Guy Debord, filósofo parisino que no tuvo la desgracia (o la
suerte) de ver TikTok, Instagram y esas bestias sociales, ya nos advirtió hace
décadas que nuestra sociedad estaba convertida en un gran espectáculo. Y vaya
que acertó. Hoy en día vivimos en esa famosa “pantalla global” donde todos
quieren aparecer, porque si no, es como si no existieran. ¿Te imaginas que en
el futuro le digan a tus nietos: “¿No tienes Instagram? ¿Entonces ni existes?”?
Eso o les explicamos que eras un rebelde offline, pero eso vende menos.
El problema es que esa necesidad de mostrarnos y validarnos
digitalmente a toda costa puede convertirnos en meros espectadores de nuestra
propia vida. Como cuando te pones a ver un maratón de fotos y videos de una
fiesta en la que estuviste y te preguntas: “¿Pero yo, realmente, ¿me divertí o
solo salgo bien en las fotos?” Porque, seamos sinceros, a veces la vida parece
más un desfile de Instagramers que una experiencia vivida con sentido.
¿Vida pública vs. vida privada?
Ahí está la gran cuestión: ¿qué parte de tu vida es para que
la vean todos y cuál es solo para ti? En las redes sociales mostramos la cena
de Navidad con esos tíos que soportamos porque hay que hacerlo, o la fiesta de
cumpleaños donde bailamos como si no hubiera mañana (aunque luego olvidemos la
mitad de lo que pasó). Eso es la vida pública. Pero la vida privada… esa que
nadie ve ni siquiera con filtro de Snapchat: cuando te levantas con la peor
cara, sin ganas de nada, o cuando escribes pensamientos raros que no mandarías
ni a tu mejor amigo, ni al vecino, ni a tu perro.
¿Están esas dos vidas en equilibrio?
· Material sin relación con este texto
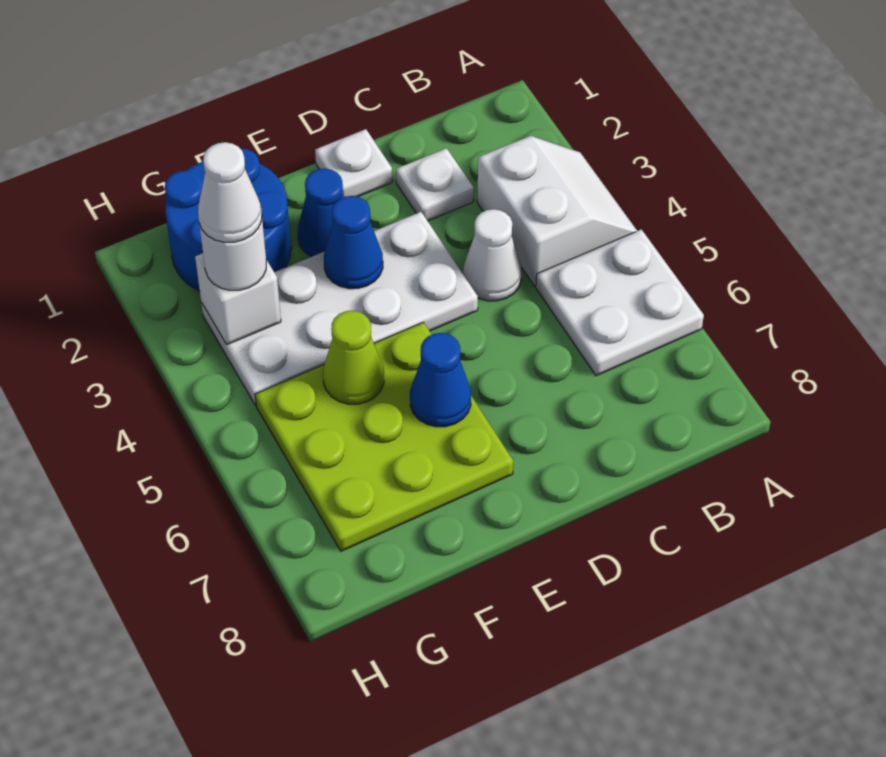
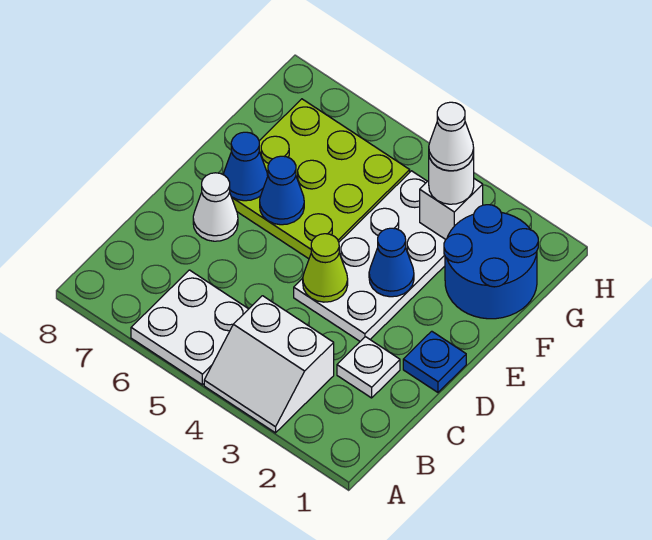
white 1x1 cone [463,209,521,301] -> white 1x1 cone moved to [193,173,238,241]
white 1x1 plate [315,129,392,197] -> blue 1x1 plate [403,331,466,392]
blue 1x1 cone [298,169,344,257] -> blue 1x1 cone moved to [223,132,268,201]
lime 1x1 cone [323,311,384,404] -> lime 1x1 cone moved to [303,234,348,302]

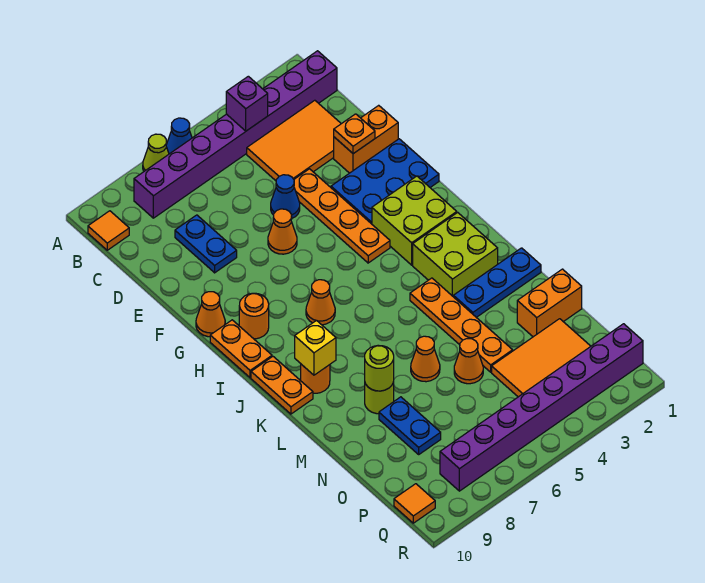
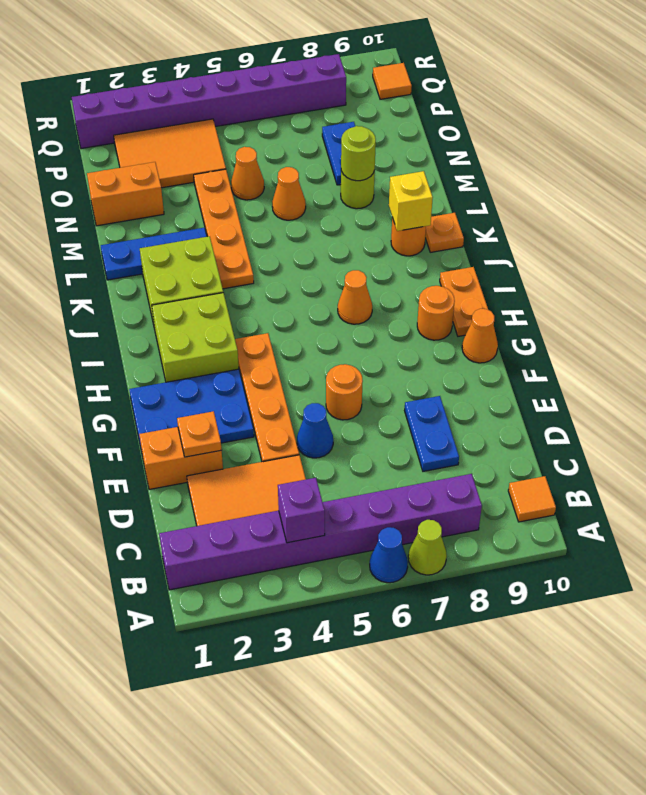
orange 1x1 cone [268,209,297,254] -> orange 1x1 round brick [326,364,363,420]
orange 1x2 plate [251,357,313,414] -> orange 1x1 plate [425,213,464,252]

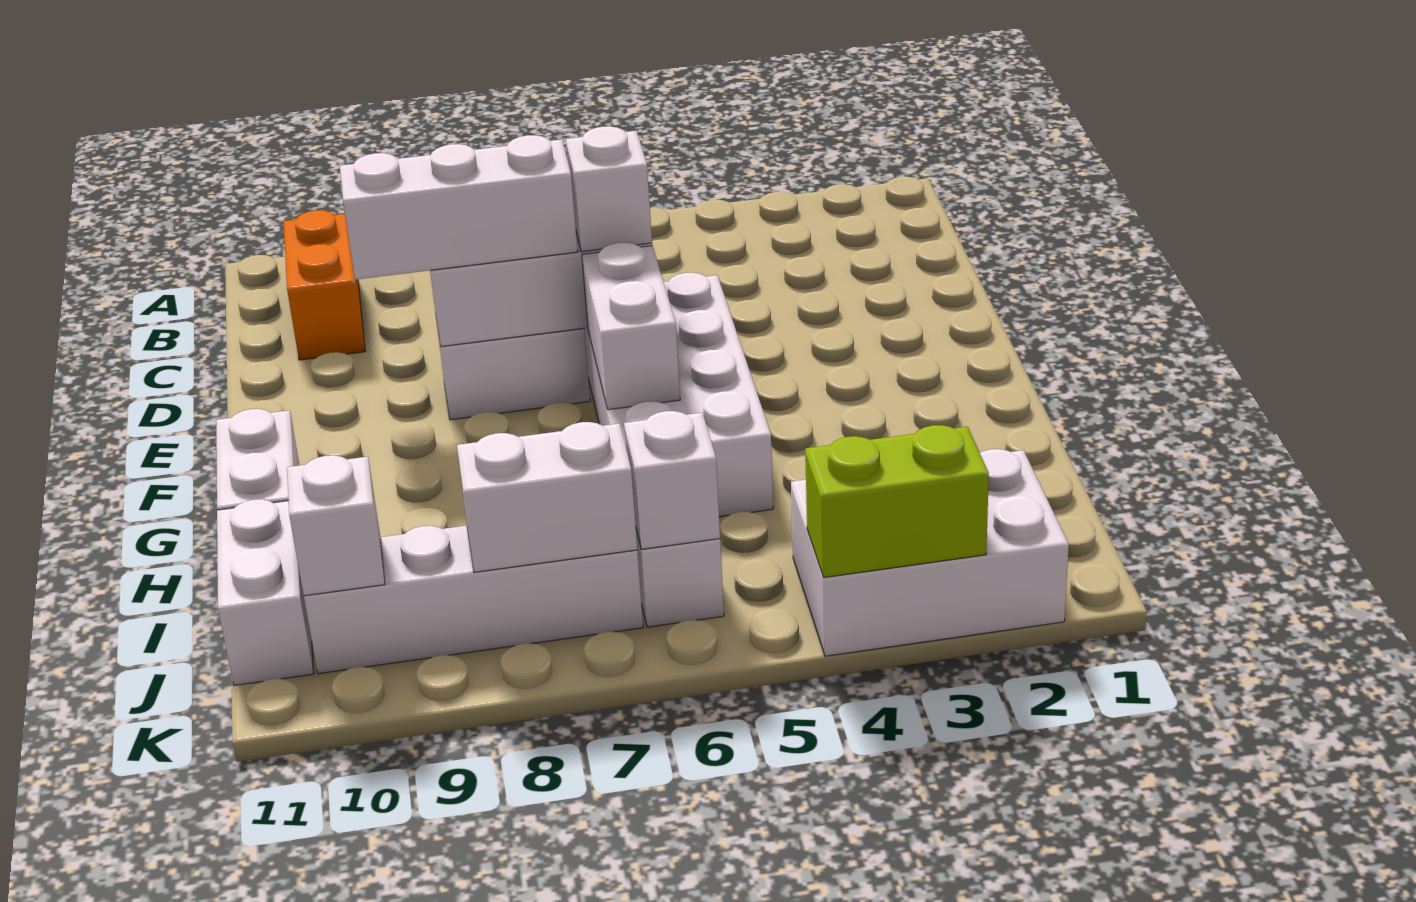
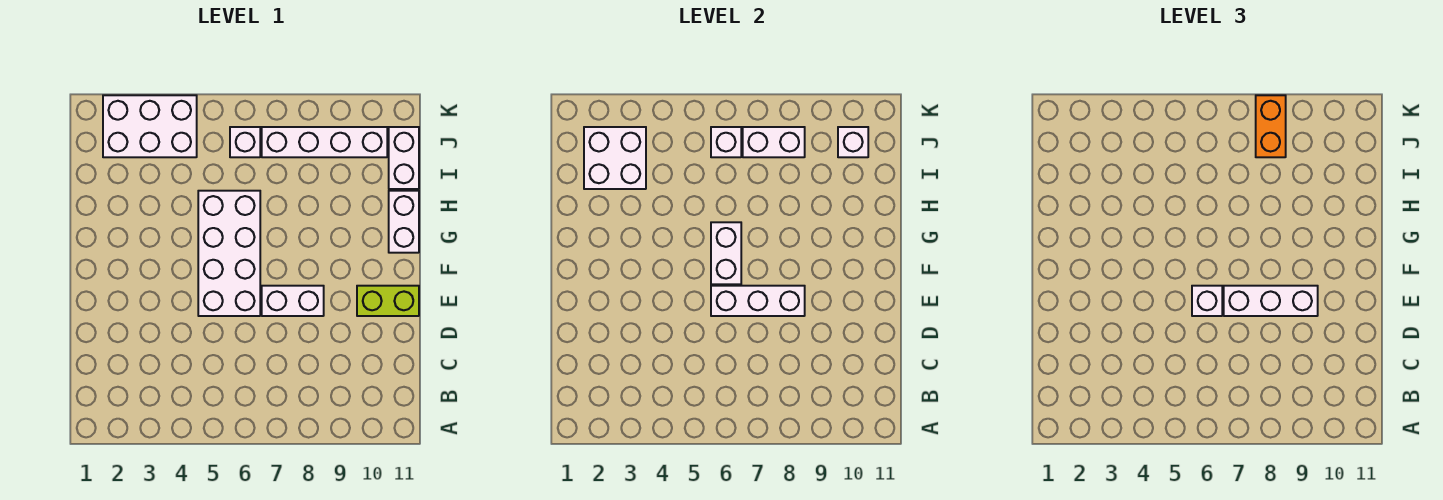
orange 1x2 brick [283,210,365,360] -> orange 1x2 brick moved to [1256,95,1286,157]
none -> white 2x2 brick [584,127,646,189]
lime 1x2 brick [805,425,989,578] -> lime 1x2 brick moved to [357,286,419,316]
Si tu respuesta es
“no”, bienvenido al club. Y ojo, que ese club no tiene redes sociales, solo
café, libros y mucha reflexión.
¿La obsesión por mostrar todo?
A veces parece que la única razón para hacer algo es para
poder mostrarlo. “¿Fuiste a un restaurante? Fotos. ¿Estás en una fiesta?
Selfie. ¿Viste el atardecer? Video con canción dramática.” Y si no, ¿de verdad
pasó? ¿O fue solo un invento de tu imaginación? La vida no debería ser un
reality show permanente. No somos monitos adiestrados en un circo digital.
Y sí, puede que esto te suene un poco a sermón de abuelo
gruñón, pero ¿qué hay de cierto? ¿Cuántas veces has sentido que te pasan cosas
y el primer impulso es sacar el teléfono en lugar de simplemente disfrutar el
momento?
Un experimento que puede ser revelador
Haz este ejercicio: entra a Facebook o Instagram y clasifica
las publicaciones de tus amigos. ¿Cuántas son realmente interesantes o
profundas? ¿Cuántas solo sirven para llenar un espacio vacío con “mierda
digital”? Ahora haz lo mismo con tus propias publicaciones. ¿No te sorprende
cuánto “ruido” generamos con contenido que, siendo sinceros, olvidaremos
rápido?
Y no nos hagamos los santos. ¿Quién no ha caído en la trampa
de mostrar solo la mejor versión, la foto más “cool” o la frase más ingeniosa
para sumar likes y seguidores? Eso es el “sólo pose”, y vaya que es contagioso.
Un momento para la reflexión… y para el chisme
Ahora, pregunta del millón: si recibieras un video privado
(como el famoso caso de Mónica Villamore), ¿qué harías? ¿Lo reenviarías de
inmediato? ¿Lo publicarías? ¿O lo borrarías y pedirías que desaparezca para
siempre? Esa pregunta es como un espejo que nos muestra hasta dónde estamos
dispuestos a exponernos y, sobre todo, hasta dónde queremos que se exponga
nuestra vida o la de otros.
Deja la cámara, vive el momento
Quizás lo más importante de todo este rollo es que empecemos
a usar más los ojos (y los demás sentidos) para vivir, en vez de grabar,
fotografiar y compartir compulsivamente. A veces no necesitamos documentar cada
instante para que sea real o valioso. La vida tiene que sentirse, no solo
mostrarse.
Por eso, dejo este consejo de abuelo digital: apaga la
cámara, desconéctate un rato y disfruta el café, la charla o ese atardecer sin
pensar en los likes. Eso, amigo, es vivir de verdad.